Ne Alman ne de Osmanlı…
Kayser Wilhelm Çeşmesi-Fatih
Sultanahmet Meydanı’nda Sultan I. Ahmet’in türbesinin tam karşısındaki çeşme, Osmanlı-Alman dostluğunun bir göstergesi olarak 1898’de Alman İmparatoru Kayser Wilhelm tarafından Sultan II. Abdülhamit’e armağan edilmiş. İmparator Wilhelm üç kez gelmiş İstanbul’a. Bu çeşmeyi de ikinci gelişinde getirmiş. Bu ziyaretlerin dostluk pekiştirmekten daha önemli sonuçları var, o döneme kadar Fransız kültürünün etkisi altındaki Osmanlı’da, yavaş yavaş Alman hayranlığı başlamış. Halk arasında Alman Çeşmesi olarak bilinen çeşme mimar Spitta tarafından çizilmiş. Yapımı, mimar Schoele’ye verilmiş. Alman mimarisinde örneği görülen çeşmelere benzemediği gibi klasik Osmanlı çeşmelerine de benzemiyor.
Şehirdeki ilk Fransız okulu
Notre Dame de Sion, Şişli
1850’li yıllarda İstanbul’da açılan ilk Fransız okulu olan Notre Dame de Sion, önceleri sadece gayrimüslim kız çocuklarına eğitim verirken 1863’ten itibaren Sultan Abdülaziz’in Müslüman kızların da bu okulda okumasına izin vermesiyle eğitim hayatında önemli bir yer kazanmış. 1845’te yapılan St. Esprit Kilisesi ve kendisiyle aynı adı taşıyan şapelse okulun bahçesinde sakladığı iki özel mekân. St. Esprit Kilisesi’nin mimarı İsviçreli Guiseppe Fossati.
Kilise ilk inşa edildiğinde altına bir de mezarlık yapılmış. Burada şehrin önde gelen ailelerinin yanı sıra kilisenin kurucusu Hillereau’nın ve Osmanlı’yı klasik Batı müziğiyle tanıştıran, ilk bandoyu kuran saray müzisyeni Donizetti Paşa’nın da (Giuseppe Donizetti) mezarları var.
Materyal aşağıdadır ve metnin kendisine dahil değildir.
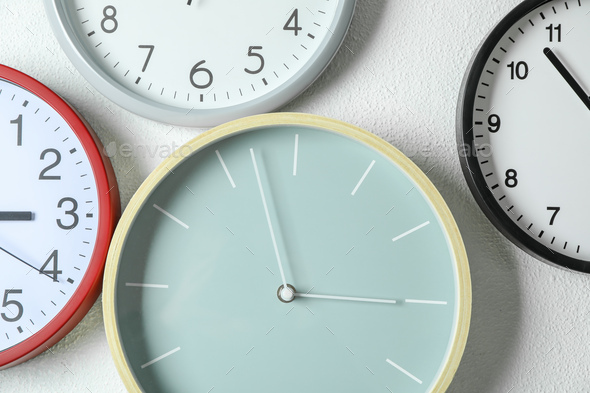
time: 2:57
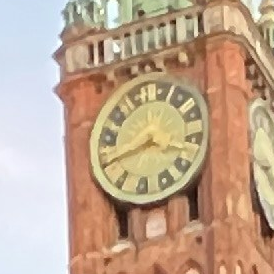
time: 3:40
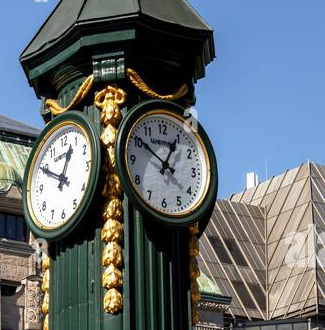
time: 12:50
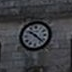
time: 10:22
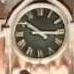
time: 10:14
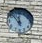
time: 11:52
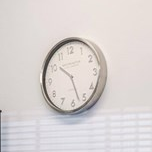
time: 10:27
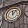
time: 12:07
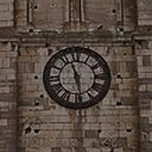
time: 11:28
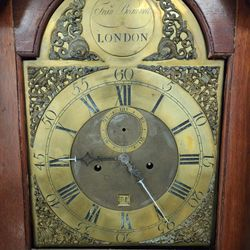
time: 4:45
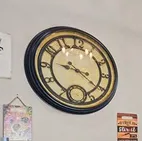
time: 9:20
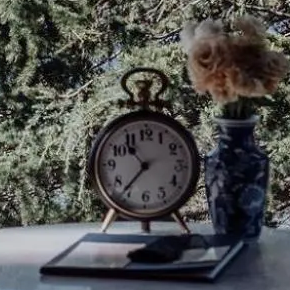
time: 10:36
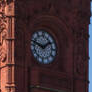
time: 1:47
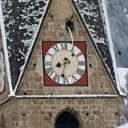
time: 8:32
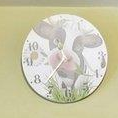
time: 12:37
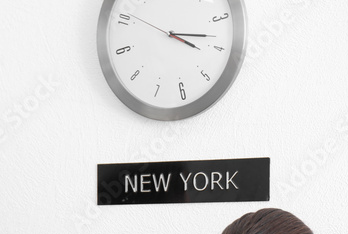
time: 3:13
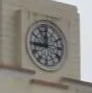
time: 11:44
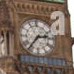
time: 2:36
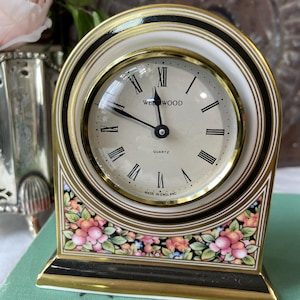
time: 11:48
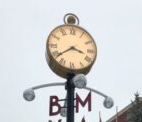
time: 3:39
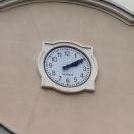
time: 2:09
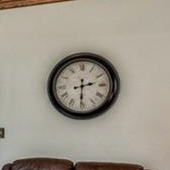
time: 2:30
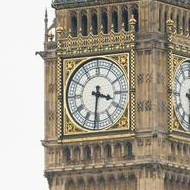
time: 3:31
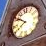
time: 7:51
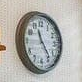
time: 11:23
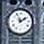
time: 1:56
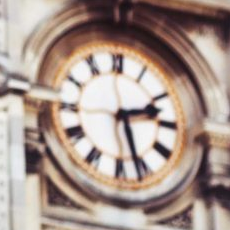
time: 2:26
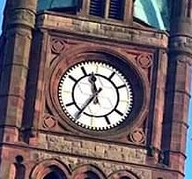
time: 11:35
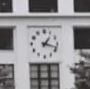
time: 1:18
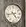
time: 4:42
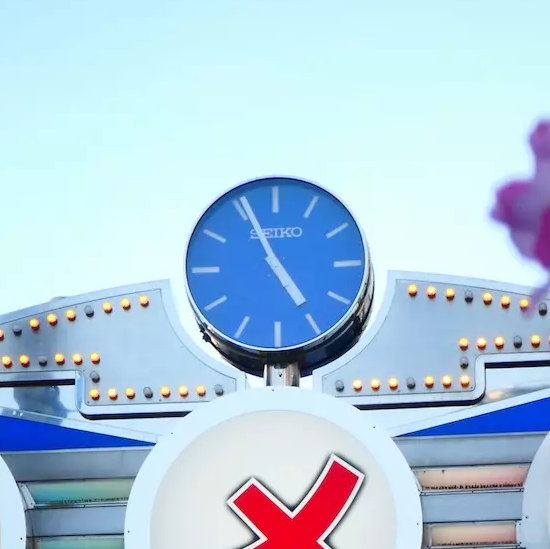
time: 4:56
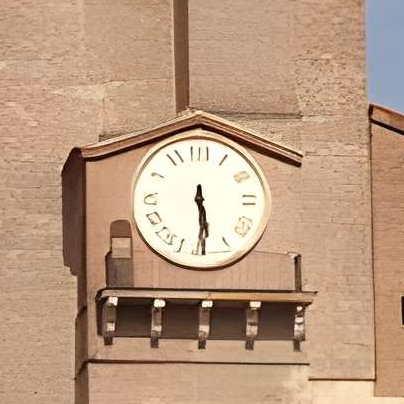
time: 5:29
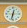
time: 6:32
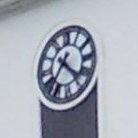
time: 4:35
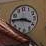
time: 3:45
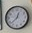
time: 12:37
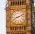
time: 8:11
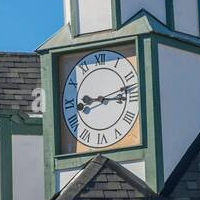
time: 9:12
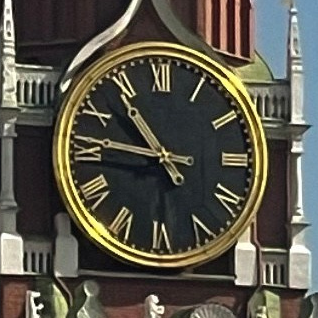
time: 10:46
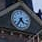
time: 4:35
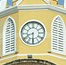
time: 8:30
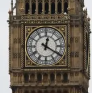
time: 12:20
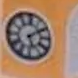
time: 5:09
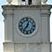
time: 12:36
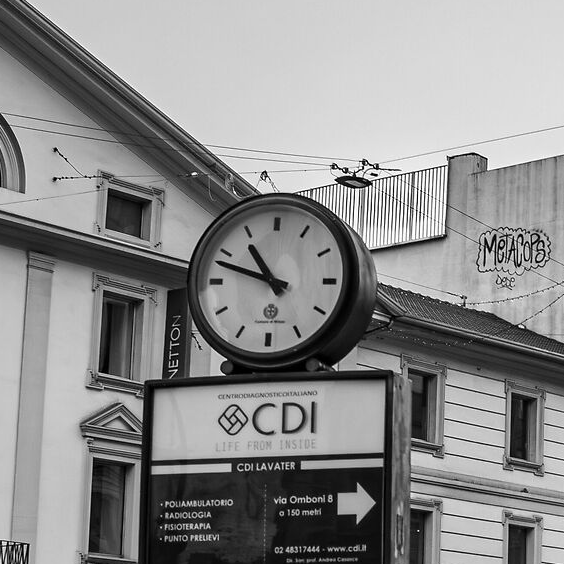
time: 10:48
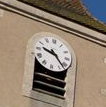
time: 9:22
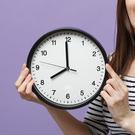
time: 7:59
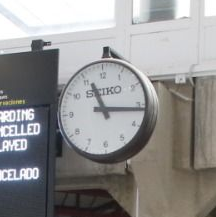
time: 11:16
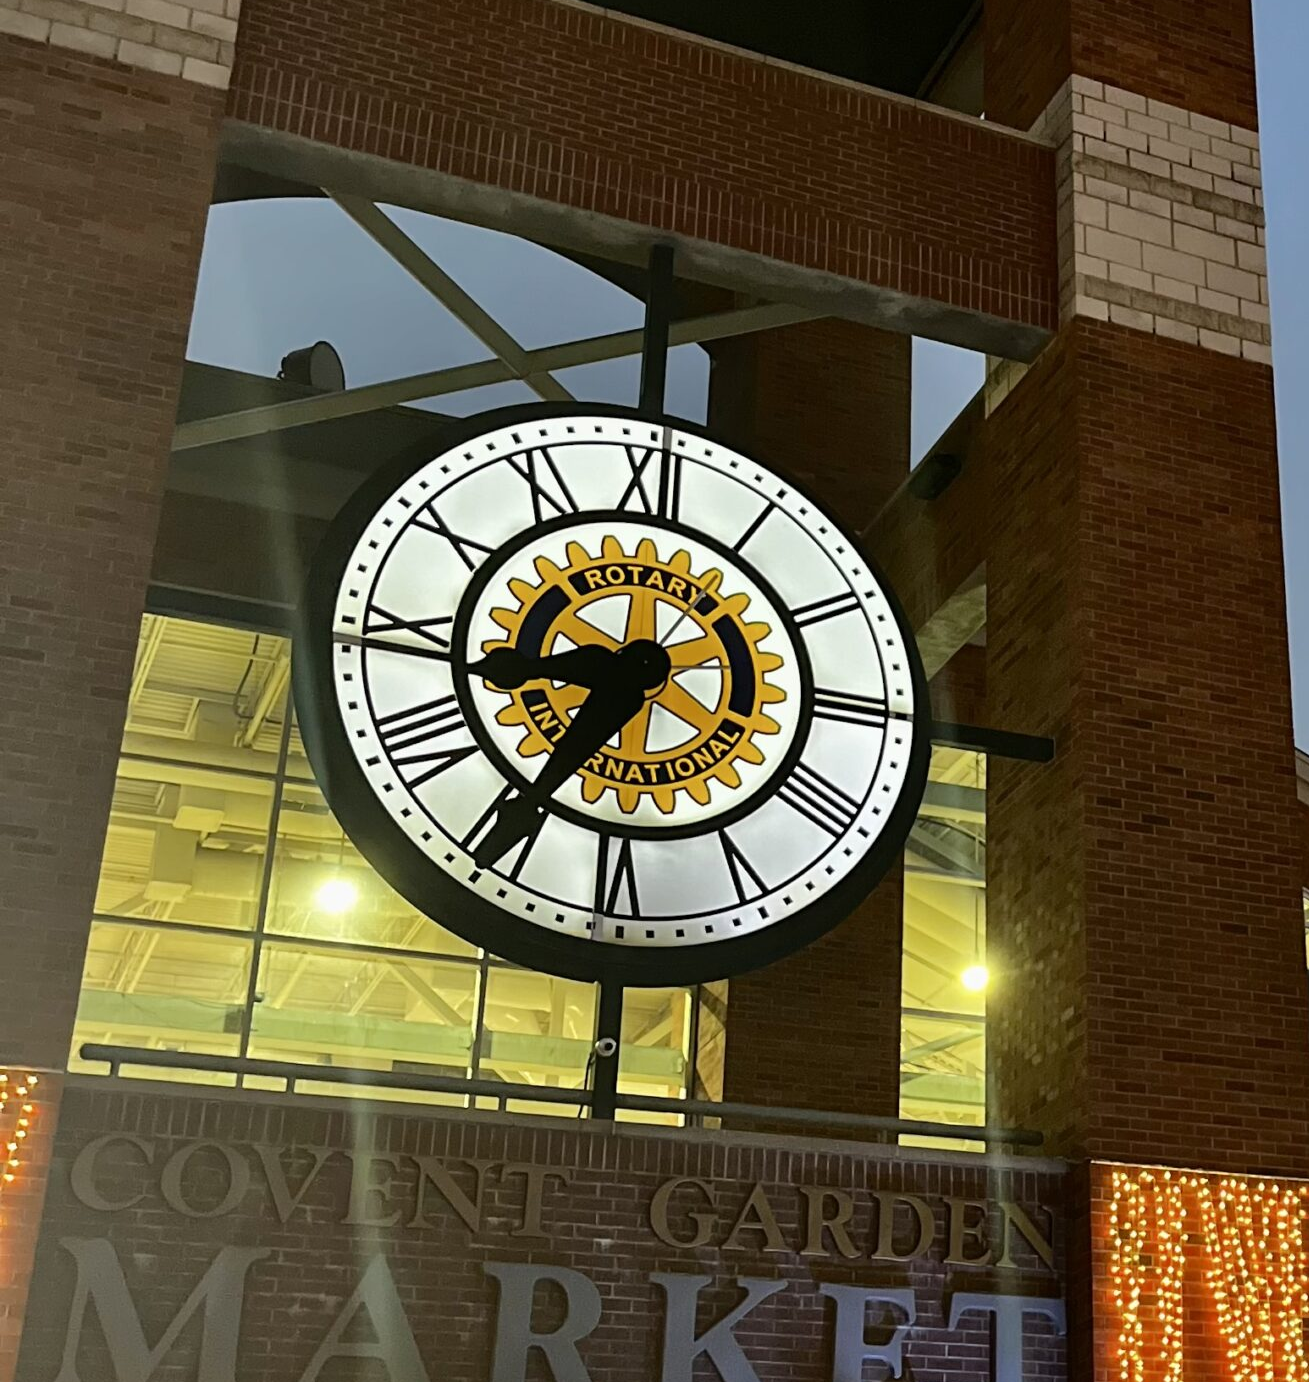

Harika bir mimari ve kusursuz bir akustiğe sahip olan Notre Dame de Sion Şapeli aslına uygun olarak renove edildi ve okulun kuruluşunun 150’nci yılı olan 27 Kasım 2006’da bir tiyatro ve konser salonu olarak hizmete açıldı. Ücretsiz verilen konserlerin programını takibe almanızı öneririm.